December gold climbed by $29.10, or 1.9%, to settle at $1,537.60 an ounce, flipping its weekly performance away from a loss to a rise of 0.9%, based on last Friday’s settlement for the most-active contract, FactSet data show. The settlement was the highest since April 2013.
The apparent escalation of the tariff battle squelched risk appetite and overshadowed bullish comments from St. Louis Federal Reserve President James Bullard who said that further insurance cuts are needed to combat economic weakness outside of the U.S.
China news also drove benchmark bond rates, which compete with gold for haven demand, helping to support bullion buying. The 10-year U.S. Treasury note was at 1.5115%, down 9.1 basis points. Bond prices rise as yields fall.
Chintan Karnani, chief market analyst at Insignia Consultants, told MarketWatch that yields could be a big catalyst for gold in this environment. “If bond yields [do] not rise and/or remains near zero, then gold prices will rise to $1,528 and $1,542,” he said.
A turn lower in equities and the dollar also helped buttress gold prices. The ICE U.S. Dollar Index , a measure of the dollar against six major currencies, was down 0.5% as gold future settled Friday. A weaker dollar can boost demand for commodities priced in the currency.

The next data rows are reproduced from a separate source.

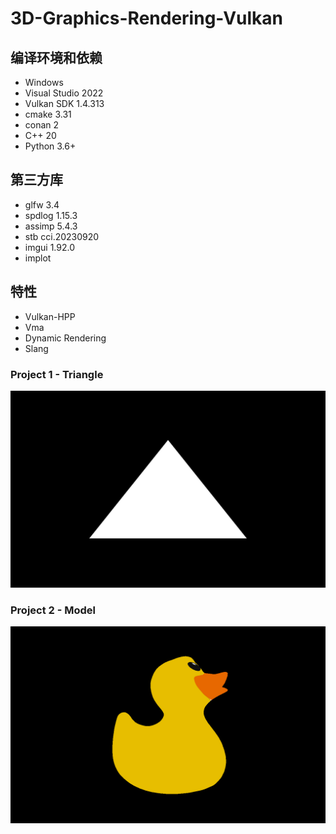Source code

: # 3D-Graphics-Rendering-Vulkan

## 编译环境和依赖
* Windows
* Visual Studio 2022
* Vulkan SDK 1.4.313
* cmake 3.31
* conan 2
* C++ 20
* Python 3.6+

## 第三方库
* glfw 3.4
* spdlog 1.15.3
* assimp 5.4.3
* stb cci.20230920
* imgui 1.92.0
* implot

## 特性
* Vulkan-HPP
* Vma
* Dynamic Rendering
* Slang

### Project 1 - Triangle
![](https://github.com/jgw2000/3D-Graphics-Rendering-Vulkan/blob/main/project1/triangle.png)

### Project 2 - Model
![](https://github.com/jgw2000/3D-Graphics-Rendering-Vulkan/blob/main/project2/model.png)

Powell, meanwhile, in his speech at Jackson Hole, said he and his colleagues were trying to assess “this complex, turbulent picture” that has emerged in August, and that “our challenge now is to do what monetary policy can do to sustain the expansion”
The Fed lowered its benchmark rate to a range between 2% and 2.25% back in July and has another policy decision on Sept. 18, with market expectations running high that another quarter-of-percentage point cut will be delivered amid signs of weakness in the U.S. economy, a slide in bond rates and an inversion of the closely watched spread between the 10-year U.S. Treasury and the 2-year Treasury note . An inversion of the yield-curve of that spread occurred earlier this week; the phenomenon has been an accurate predictor of recessions.
“Gold is likely to be most volatile during FOMC meetings and days (like today) when we receive a barrage of tweets from President [Donald] Trump and headlines concerning global trade,” said Matthew Miller, equity analyst at CFRA Research. “The news regarding China’s trade retaliation and [Trump’s] multiple tweets attacking the Federal Reserve are overshadowing” the Jackson Hole gathering, he said.
Among other metals, September silver rose 3.73 cents, or 2.2%, to $17.413 an ounce, tacking on around 1.7% from a week ago. September copper lost 2.75 cents, or 1.1%, to $2.53 a pound, down 2.5% for the week. October platinum shed $6.60, or 0.8%, to $855.30 an ounce, for a weekly rise of 0.5%, while September palladium settled at $1,454.30 an ounce, down $30.90, or 2.1% in Friday dealings, with prices still up about 0.9% from a week ago.
SPDR Gold Shares (GLD) was up 1.9% as gold futures settled, set for a weekly rise of 0.9%.